▸ **Brief A**
In the mailing list reply about garbage collection, which function does the third step say to keep calling?
▸ **Brief B**
Continue the mailing list reply about garbage collection from its final step.

▸ **Document excerpt**

start

[Gc] Re: Understanding why GC'ing increases to the double in time?

Boehm, Hans hans.boehm at hp.com
Tue Mar 14 10:47:25 PST 2006


Off the top of my head, with no testing, something like

1) Remove the static declaration from gcj_describe_type_fn.  If you
can't recompile, it is in a table somewhere.  But that gets messier.

2) You might add the actual printing code to GC_print_block_descr.
Declare a buffer

char type_buf[GC_TYPE_DESCR_LEN];

When you see a sufficiently large block h with hhdr -> hb_obj_kind !=
PTRFREE, walk the beginning of the object, a word at a time, with
something like

word *p;

for (p = (word *)h; 0 != ; ++p) {
    if (GC_base(*p) != 0) {
      gcj_describe_type_fn((void *)(*p), type_buf);
	... print p and type_buf ...
    }
}

3) Continue to call GC_dump(), which should now also print this stuff.

end

▸ **Stored data**
start

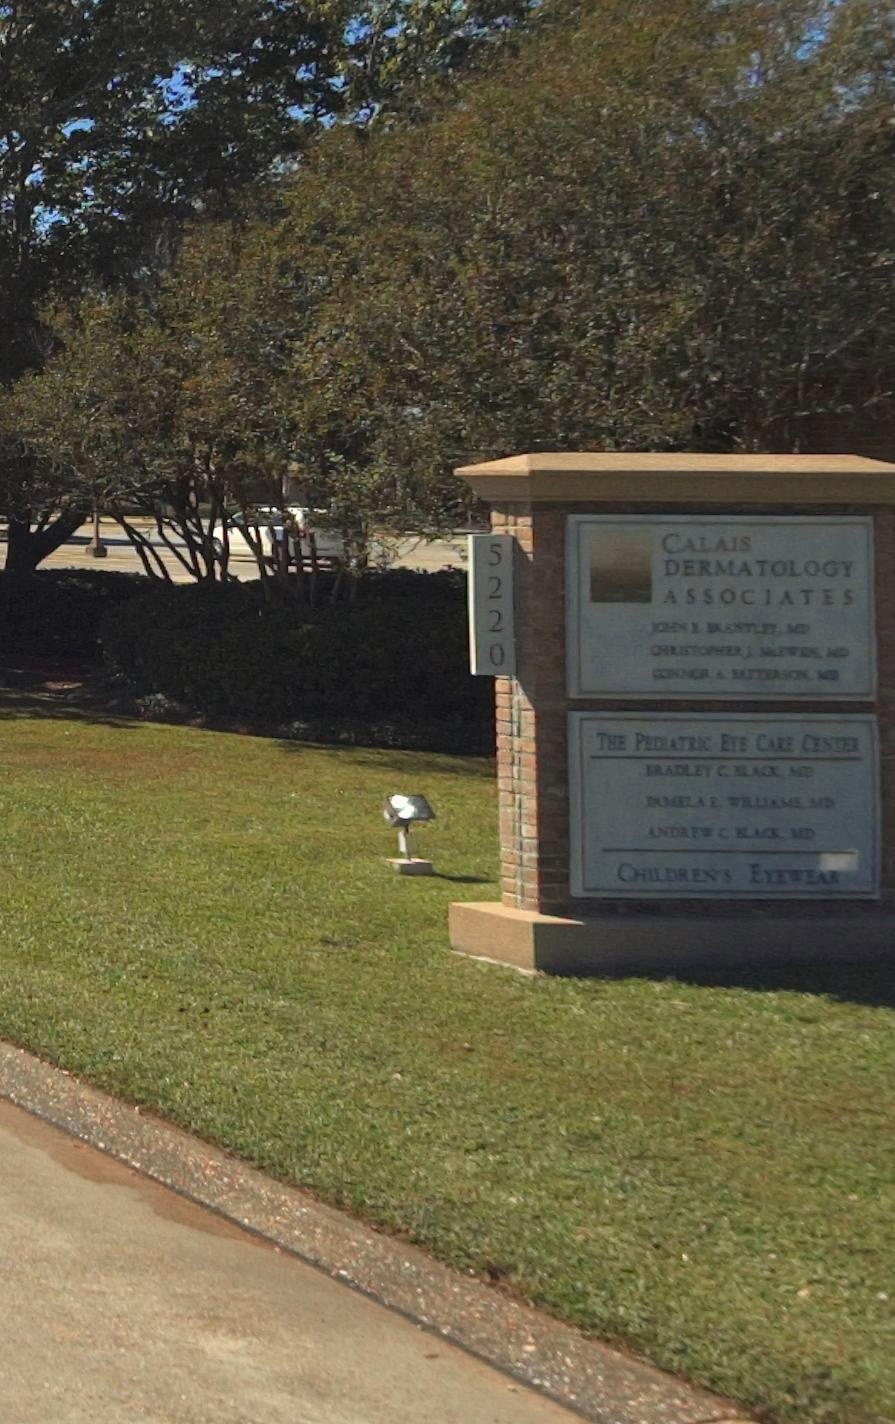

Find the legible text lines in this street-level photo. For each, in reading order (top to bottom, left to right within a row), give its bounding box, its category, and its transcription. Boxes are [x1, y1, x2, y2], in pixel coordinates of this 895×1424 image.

end

▸ **Right answer A**
GC_dump()

▸ **Right answer B**
Hans

> -----Original Message-----
> From: gc-bounces at napali.hpl.hp.com 
> [mailto:gc-bounces at napali.hpl.hp.com] On Behalf Of Martin 
> Egholm Nielsen
> Sent: Tuesday, March 14, 2006 7:00 AM
> To: gc at napali.hpl.hp.com
> Subject: [Gc] Re: Understanding why GC'ing increases to the 
> double in time?
> 
> > I actually wasn't expecting this to be a single object.
> Heh, see what ignorance can result in :-)
> 
> > I would guess that it's an array of references.
> > 
> > The real question might be what any nonzero components point to.
> > 
> > There is a gcj_describe_type_fn function in gcc/libjava/boehm.cc in 
> > the gcc source tree, which is unfortunately declared 
> static.  It tries 
> > to write the class name for a gcj object into a buffer.  
> Invoking that 
> > on the object as a whole, and on nested pointers (e.g. words with 
> > GC_base(word) != 0) might tell you where this is coming from.
> Aheem, I have to admit I have no idea how to invoke that 
> function from within the GC code - it would have to be from 
> GCJ context (as I see it).
> Help?
> (I tried dumping the object char for char, but that didn't 
> result in anything helpfull - at least not the way I did it, anyway)
> 
> > I think your best hope is that there will be an easy way to avoid 
> > allocating this object.
> I vote for this approach.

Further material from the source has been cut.